With the UK’s next General Election set for July 4, there is a window of opportunity to encourage whichever party or parties form the next Government to work with us to continue advancing this agenda – upholding the rules-based international order, promoting peace, and helping to keep people and communities safe from the harm caused by explosive weapons. 

It is not possible for people to prosper and fulfil their potential when conflict and armed violence threaten lives, livelihoods, and human rights. Basic needs cannot be met, and hard-won development gains are reversed. Sustained efforts are needed to curb the availability of firearms and ammunition and create the essential conditions for security and development. 

That’s why we are today asking the UK’s political parties to recommit to upholding and championing international humanitarian law, and to tackle the causes and consequences of conflict and armed violence, ensuring that the needs of people affected are reflected in manifestos and future policy plans.

What we are calling for

Commit to tackle the causes and consequences of conflict and armed violence. International conflicts, civil wars, the prevalence of armed non-state actors, and high levels of armed violence cause suffering and instability around the world, hindering development and reversing hard-won gains. Illicit flows of small arms, light weapons, and ammunition, as well as new use of landmines and other explosive ordnance, are just some of the challenges facing many countries.

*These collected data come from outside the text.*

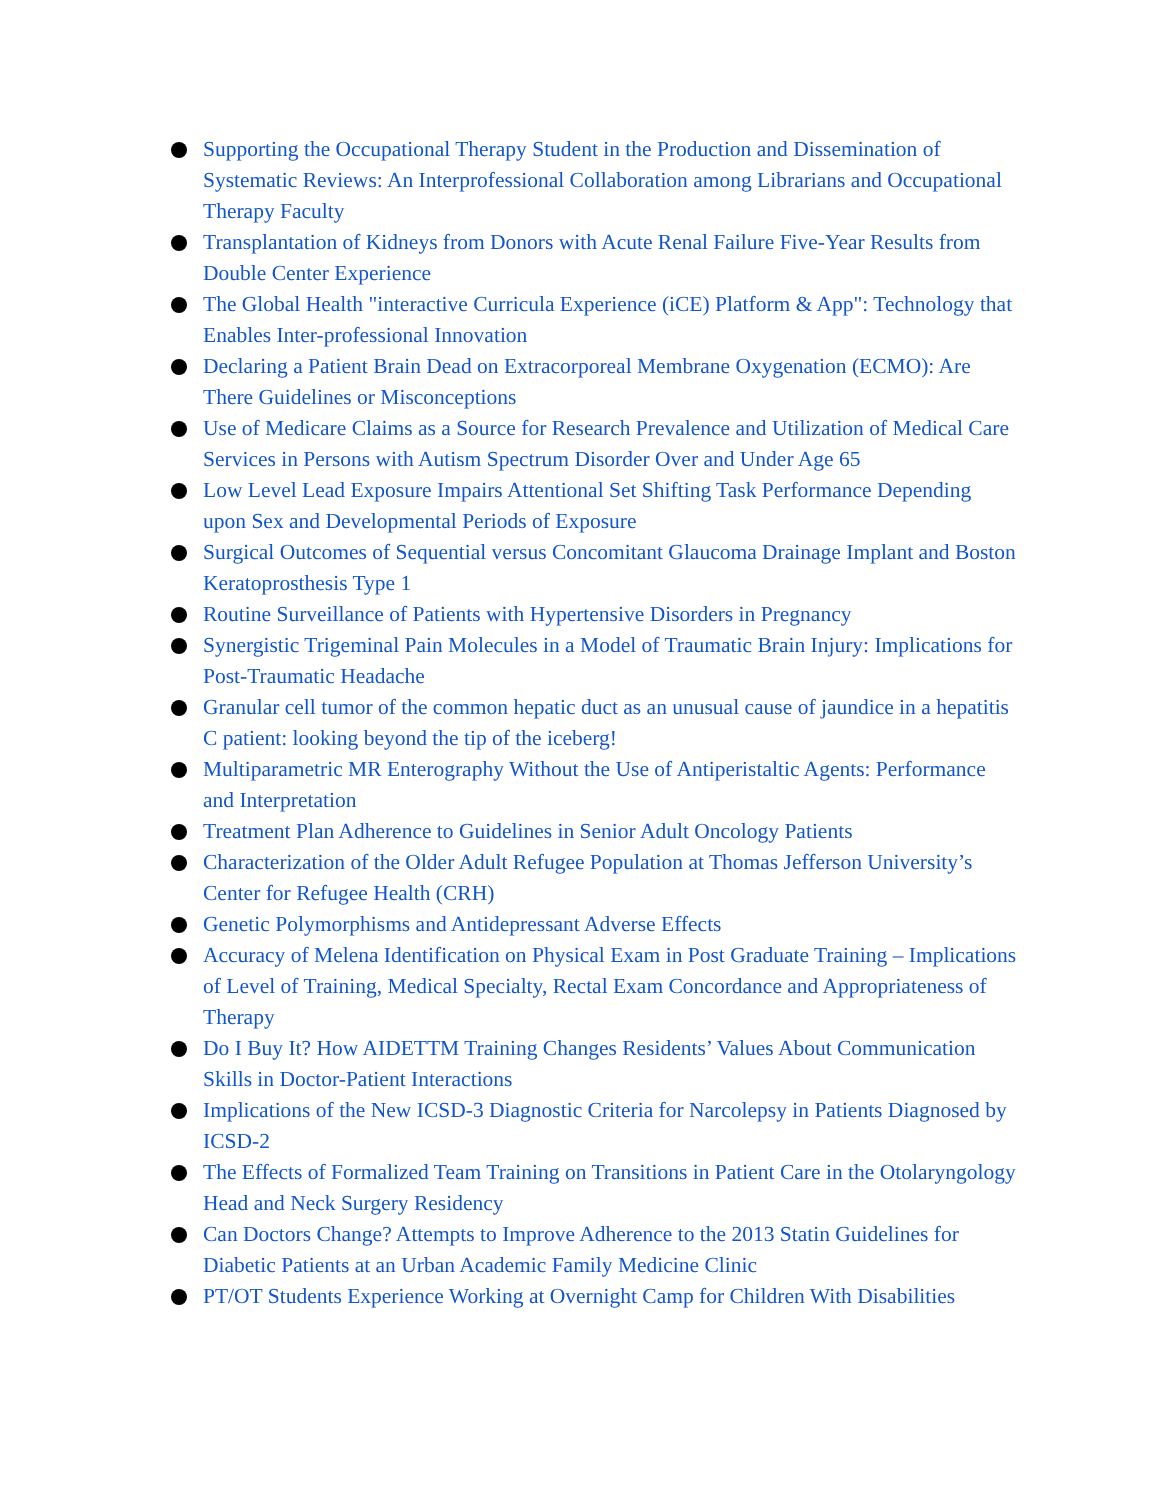Supporting the Occupational Therapy Student in the Production and Dissemination of Systematic Reviews: An Interprofessional Collaboration among Librarians and Occupational Therapy Faculty
Transplantation of Kidneys from Donors with Acute Renal Failure Five-Year Results from Double Center Experience
The Global Health "interactive Curricula Experience (iCE) Platform & App": Technology that Enables Inter-professional Innovation
Declaring a Patient Brain Dead on Extracorporeal Membrane Oxygenation (ECMO): Are There Guidelines or Misconceptions
Use of Medicare Claims as a Source for Research Prevalence and Utilization of Medical Care Services in Persons with Autism Spectrum Disorder Over and Under Age 65
Low Level Lead Exposure Impairs Attentional Set Shifting Task Performance Depending upon Sex and Developmental Periods of Exposure
Surgical Outcomes of Sequential versus Concomitant Glaucoma Drainage Implant and Boston Keratoprosthesis Type 1
Routine Surveillance of Patients with Hypertensive Disorders in Pregnancy
Synergistic Trigeminal Pain Molecules in a Model of Traumatic Brain Injury: Implications for Post-Traumatic Headache
Granular cell tumor of the common hepatic duct as an unusual cause of jaundice in a hepatitis C patient: looking beyond the tip of the iceberg!
Multiparametric MR Enterography Without the Use of Antiperistaltic Agents: Performance and Interpretation
Treatment Plan Adherence to Guidelines in Senior Adult Oncology Patients
Characterization of the Older Adult Refugee Population at Thomas Jefferson University’s Center for Refugee Health (CRH)
Genetic Polymorphisms and Antidepressant Adverse Effects
Accuracy of Melena Identification on Physical Exam in Post Graduate Training – Implications of Level of Training, Medical Specialty, Rectal Exam Concordance and Appropriateness of Therapy
Do I Buy It? How AIDETTM Training Changes Residents’ Values About Communication Skills in Doctor-Patient Interactions
Implications of the New ICSD-3 Diagnostic Criteria for Narcolepsy in Patients Diagnosed by ICSD-2
The Effects of Formalized Team Training on Transitions in Patient Care in the Otolaryngology Head and Neck Surgery Residency
Can Doctors Change? Attempts to Improve Adherence to the 2013 Statin Guidelines for Diabetic Patients at an Urban Academic Family Medicine Clinic
PT/OT Students Experience Working at Overnight Camp for Children With Disabilities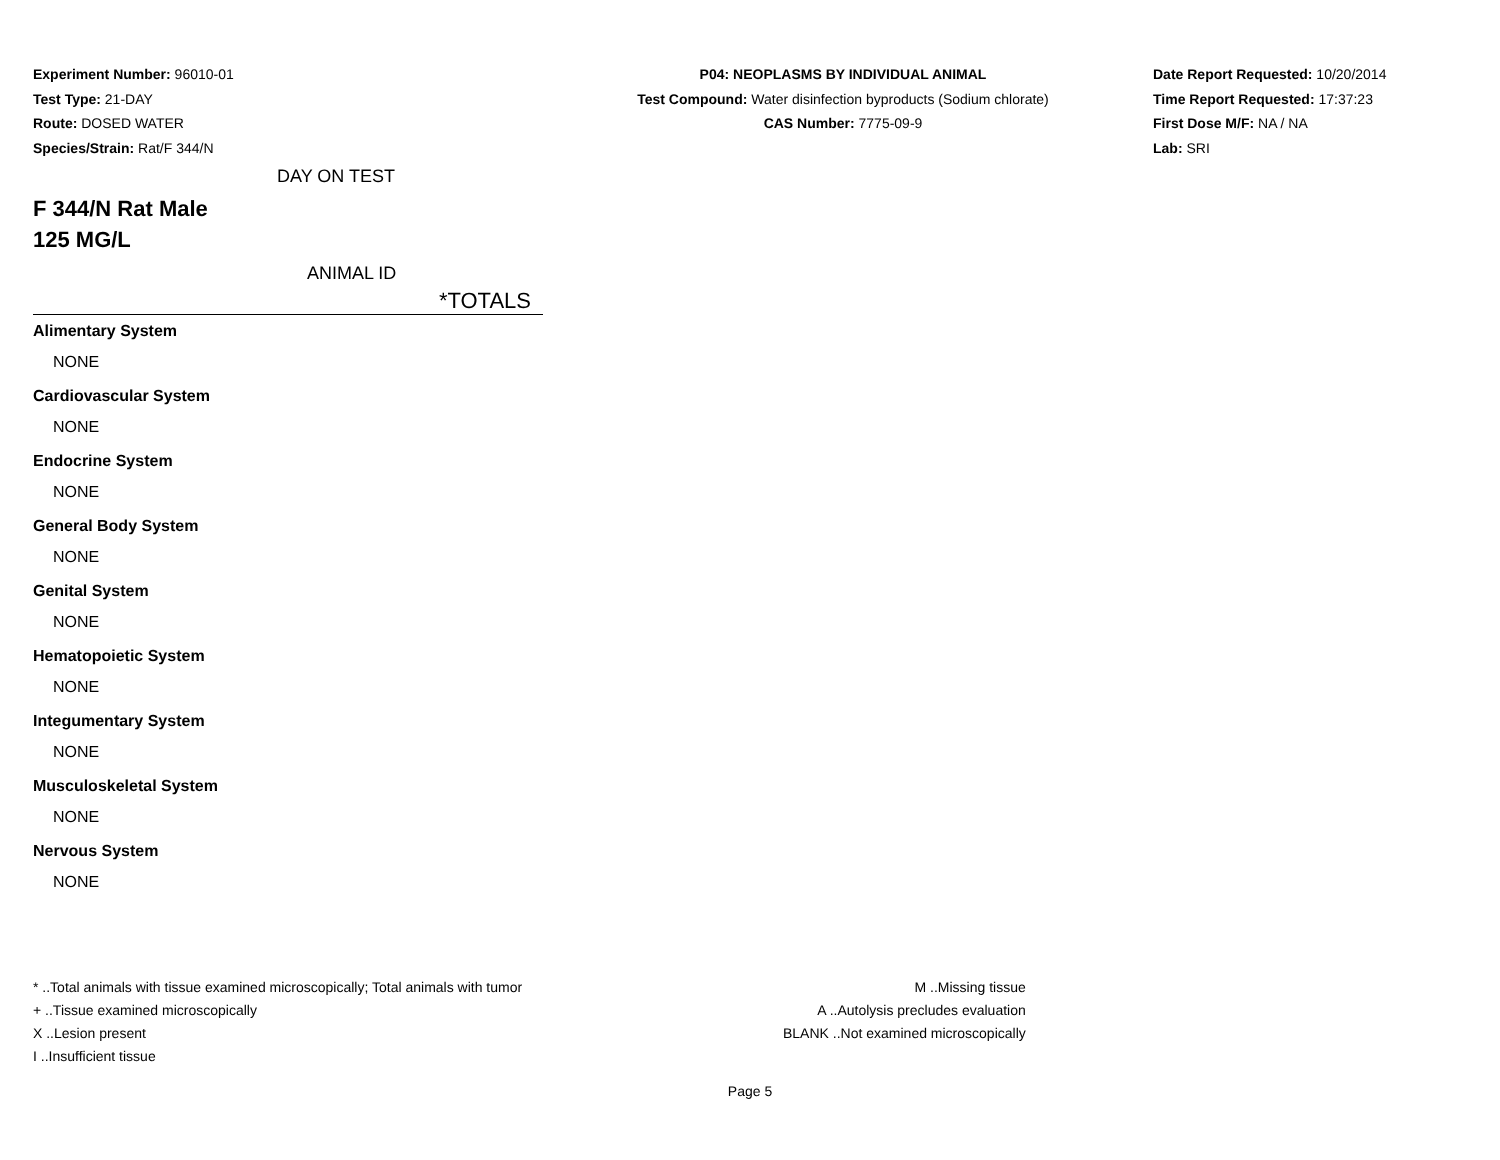Experiment Number: 96010-01
Test Type: 21-DAY
Route: DOSED WATER
Species/Strain: Rat/F 344/N
P04: NEOPLASMS BY INDIVIDUAL ANIMAL
Test Compound: Water disinfection byproducts (Sodium chlorate)
CAS Number: 7775-09-9
Date Report Requested: 10/20/2014
Time Report Requested: 17:37:23
First Dose M/F: NA / NA
Lab: SRI
DAY ON TEST
F 344/N Rat Male
125 MG/L
ANIMAL ID
*TOTALS
Alimentary System
NONE
Cardiovascular System
NONE
Endocrine System
NONE
General Body System
NONE
Genital System
NONE
Hematopoietic System
NONE
Integumentary System
NONE
Musculoskeletal System
NONE
Nervous System
NONE
* ..Total animals with tissue examined microscopically; Total animals with tumor
+ ..Tissue examined microscopically
X ..Lesion present
I ..Insufficient tissue
M ..Missing tissue
A ..Autolysis precludes evaluation
BLANK ..Not examined microscopically
Page 5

We are calling on all parties to ensure that the UK’s international and development policy keeps pace with the world as it is now, and invests in the work needed to address the drivers and consequences of conflict and armed violence - such as:

  • Establishing new partnerships, including with states, regional bodies, and civil society, to help reduce illicit flows of small arms and light weapons alongside conflict prevention initiatives. 
  • Continuing to invest in the UK’s leading Global Mine Action Programme to remove landmines and unexploded ordnance in countries affected by ongoing and historic conflicts. 

Championing these issues on the international stage while simultaneously investing in practical programmes to tackle their impacts could enable the next UK Government to make meaningful progress in reducing the toll of conflict and armed violence and contributing to global peace and security. 

Commit to upholding and championing international humanitarian law at home and among allies and partners. 

The UK has a strong track record of acting as a global champion for international humanitarian law and associated frameworks. The UK was among the first states to sign both the Anti-Personnel Mine Ban Convention (1997) and the Convention on Cluster Munitions (2008), and under successive governments has been a leading supporter of the work to clear explosive ordnance and make communities safer. More recently in 2022, the UK endorsed a Political Declaration committing to restrict the use of explosive weapons in populated areas, recognising the serious harm caused to civilians. The recent escalation of conflicts in Ukraine and the Middle East show all too clearly that we cannot take international law and its norms for granted - we need governments who are prepared to champion these essential principles and urge others to do the same, through actions such as: 

  • Acting as a global leader on the implementation of international treaties and instruments, such as the Anti-Personnel Mine Ban Convention, the Convention on Cluster Munitions, the Political Declaration on the Use of Explosive Weapons in Populated Areas, and the Arms Trade Treaty
  • Promoting universal endorsement of relevant international treaties and instruments through UK diplomacy, and supporting our bilateral partners to fully implement them. 

By taking an active diplomatic approach to encourage stronger protection of civilians universally, the UK can carve out a global role that makes the most of its international influence and promotes its core values around the world.